ACTIONS TO TAKE:
1. In the S3 discussion, what does the writer say they can use if they want "append"?
2. In the S3 discussion, rewrite the stretch from "Sure… there’s always" through "do this safely.", replacing "garbage collection process" with "cleanup process".
3. Carry the S3 discussion forward with the next part, picking up after its final line.

TEXT SEGMENT:
________________

Neither of these things add much complexity to S3.
(I think append is less useful and potentially a lot more complicated, both in terms of its API implications and in terms of the underlying complexity. If I want “append”, then I can use multipart uploads, or just upload multiple objects and reassemble them on the client side.)
Essential for who? Lots of other storage solutions if S3 is too simple. Distributed databases. Or fire up an EC2 cluster and install anything you want on it.
The multi-region thing should be pretty apparent. It’s part of the core S3 design to provide distributed storage. Multi-region is distributing it over a larger area. If you want to implement multi-region storage yourself, you can do it on S3 and pay a high cost for duplicated data, or you can try to implement your own S3 alternative.
For CAS, one example is backup jobs. You can run backup jobs to S3, but there are some safety issues if you want deduplication and you want to expire old data.
> if S3 is too simple
CAS isn’t some kind of super complicated, technical thing.
It would be nice if S3 had this small, incremental additional feature. That’s all. It would mean that some people don’t need to fire up DynamoDB just to do something you can already do in, say, GCS.
Sure… there’s always people out there who have a shorter list of requirements than you do. Someone else out there doesn’t need it to be cost-efficient, so maybe that’s not “essential”?
A currently running backup process can create a new reference to an object which is more than a week old. Meanwhile, the garbage collection process can be deleting that object, but the deletion operation hasn’t finished yet. CAS gives you a lot of options to do this safely.
What if you also have a week between marking/moving a file to start deletion, and the final removal?
If a backup and a GC race then a file can get both referenced and marked at the same time, but then a future GC will see the references and put the file back into a normal state. Assume other operations can still find the file while it's marked.
Are there benefits to CAS for this situation other than resolving faster?
Sure, you could probably use that kind of delay. I have personally seen GC systems that take more than a week to mark which files need to be deleted but this is admittedly unlikely (the system in question was massive).
> Are there benefits to CAS for this situation other than resolving faster?

________________

(Structured pose outputs)
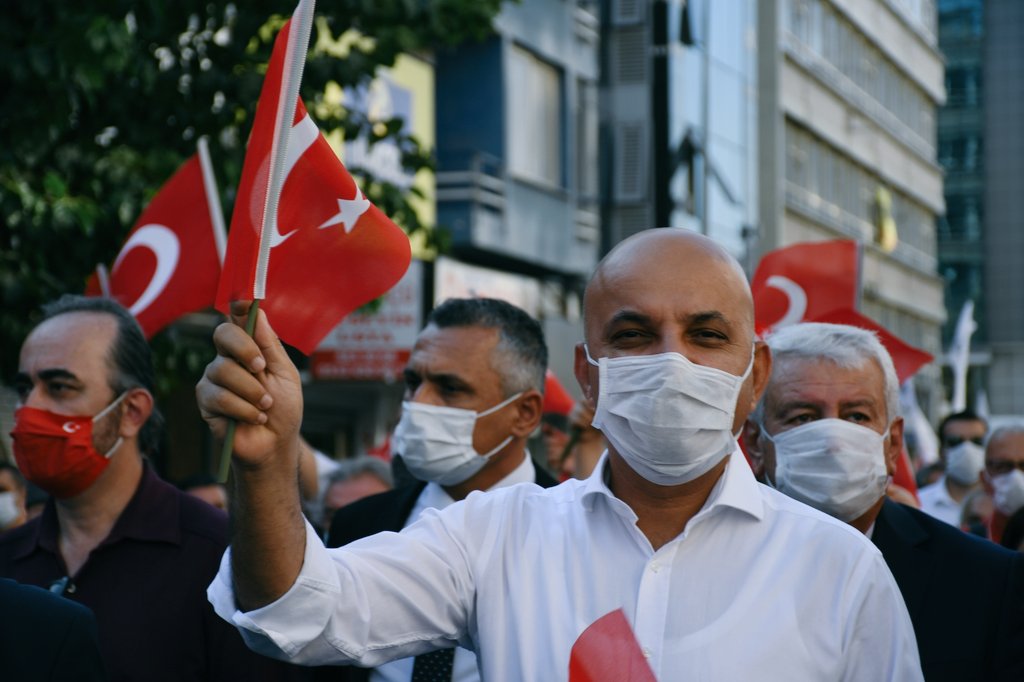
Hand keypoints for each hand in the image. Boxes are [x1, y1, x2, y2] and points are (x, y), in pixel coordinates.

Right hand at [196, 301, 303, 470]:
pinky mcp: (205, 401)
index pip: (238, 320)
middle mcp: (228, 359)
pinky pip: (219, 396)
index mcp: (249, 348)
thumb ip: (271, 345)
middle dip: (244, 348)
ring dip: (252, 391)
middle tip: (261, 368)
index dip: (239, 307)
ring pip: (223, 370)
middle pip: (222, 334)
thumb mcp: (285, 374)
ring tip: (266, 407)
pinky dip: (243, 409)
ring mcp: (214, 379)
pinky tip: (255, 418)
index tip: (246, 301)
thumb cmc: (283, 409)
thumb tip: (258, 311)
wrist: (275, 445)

________________

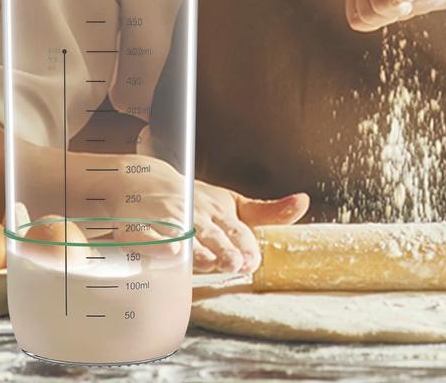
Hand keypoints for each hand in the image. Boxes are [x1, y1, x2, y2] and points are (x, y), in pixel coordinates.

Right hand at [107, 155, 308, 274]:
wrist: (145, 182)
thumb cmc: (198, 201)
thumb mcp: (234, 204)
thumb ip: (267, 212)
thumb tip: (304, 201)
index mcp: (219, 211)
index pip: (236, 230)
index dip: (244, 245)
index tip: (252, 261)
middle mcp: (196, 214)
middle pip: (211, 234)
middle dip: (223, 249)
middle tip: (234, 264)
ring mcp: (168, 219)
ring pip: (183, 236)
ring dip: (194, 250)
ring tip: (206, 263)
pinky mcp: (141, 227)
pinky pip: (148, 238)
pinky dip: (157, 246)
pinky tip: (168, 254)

________________

ANSWERS PER TASK:
1. Multipart uploads, or uploading multiple objects and reassembling them on the client side.

2.
Sure… there’s always people out there who have a shorter list of requirements than you do. Someone else out there doesn’t need it to be cost-efficient, so maybe that’s not “essential”?
A currently running backup process can create a new reference to an object which is more than a week old. Meanwhile, the cleanup process can be deleting that object, but the deletion operation hasn’t finished yet. CAS gives you a lot of options to do this safely.

3.
I think this kind of thing comes up a lot, where you’d find it convenient to have a CAS update for your file. Like, maybe you should be using a database, but you’re already using S3 and having one or two CAS operation would mean that you can stick with S3.
Sometimes, the alternative is a little ugly. Like, “I’m going to create a DynamoDB table, and it’s only going to contain one row.”
What I’d really love, even more, is to have some kind of distributed lock service on AWS. Something like Zookeeper or Etcd as a SaaS product, where it’s cheap just to get a couple distributed locks. Feels like a gap in cloud offerings to me, but I can understand why it’s missing.
You can use S3 for this, no? (Admittedly it's clunkier than a service with SDKs.)
LIST, GET, and PUT are strongly consistent, the file name is the lock name, write the owner id and expiry timestamp in the file, and periodically extend the lock expiry (heartbeat). If an other process finds an expired lock delete the file.
Oh I'm sure there's lots of systems where CAS is very useful.
It's just that a backup tends to have mostly immutable files sitting around, so it becomes more niche. It's awkward to do a lock but you don't need a lot of locking.
> When it gets too out of hand, people will paper it over with a new, simpler abstraction layer, and the process starts again, only with a layer of garbage spaghetti underneath.
I'm pretty happy that there are S3 compatible stores that you can host yourself, that aren't insanely complex.
There was also Zenko, but I don't think they gained a lot of traction for the most part: https://www.zenko.io/
Of course, many will prefer hosted/managed solutions and that's perfectly fine, but at least when you run software yourself, you are more in control over it and for the most part can also make the judgement on how hard it is to operate and keep operational (e.g. similar to what you'd experience when running PostgreSQL/MariaDB/MySQL or trying to run Oracle).
That said, my needs (both in regards to features and scaling) are pretty basic, so it's okay to pay any of the vendors for something a bit more advanced and scalable.
seaweedfs has worked really nice for our small use for 2 years. some docs polish wouldn't hurt but reading the source isn't hard and I don't know golang.
This. There's always a small group of people pushing feature requests (ahem scope creep) into services that were never designed for those things. Unfortunately, those people win a lot of the time. Ie, see all the simple JS frameworks that were initially meant to solve relatively simple problems, only for them to become bloated and be replaced by something else that promised simplicity.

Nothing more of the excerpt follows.